### Collection entries
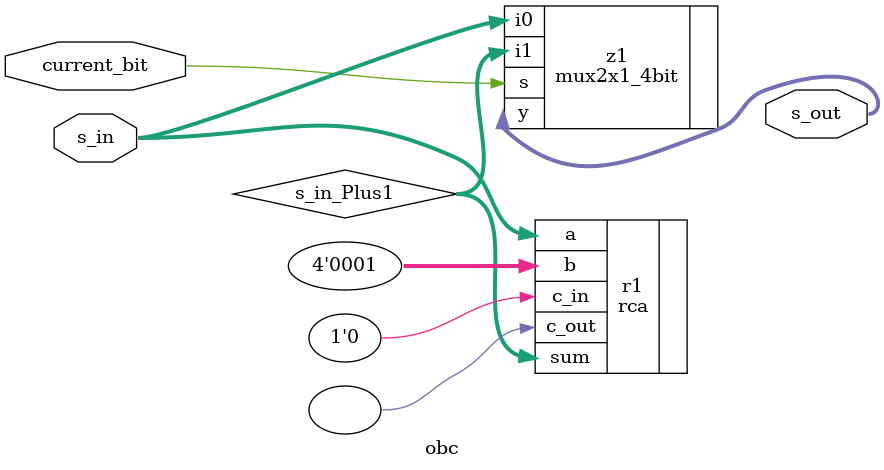
<source format=v>
module obc (s_in,current_bit,s_out);
	input[3:0] s_in;
	input current_bit;
	output [3:0] s_out;
	
	wire [3:0] s_in_Plus1;
	
	/*
	obc dut(.s_in(s),.current_bit(cb),.s_out(s_out));
	*/
	mux2x1_4bit z1(.y(s_out),.s(current_bit),.i1(s_in_Plus1),.i0(s_in));
	
	rca r1( .a(s_in),.b(4'd1),.c_in(1'b0),.c_out(),.sum(s_in_Plus1));
	
endmodule
</source>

### GOAL OF THE EXERCISE
The answer is to be the lines from the one holding "input current_bit;" through the end of the data above, transcribed character for character, both ends included.

### EXERCISE OUTPUT
	input current_bit;
	output [3:0] s_out;
	
	wire [3:0] s_in_Plus1;
	
	/*
	obc dut(.s_in(s),.current_bit(cb),.s_out(s_out));
	*/
	mux2x1_4bit z1(.y(s_out),.s(current_bit),.i1(s_in_Plus1),.i0(s_in));
	
	rca r1( .a(s_in),.b(4'd1),.c_in(1'b0),.c_out(),.sum(s_in_Plus1));
	
endmodule
</source>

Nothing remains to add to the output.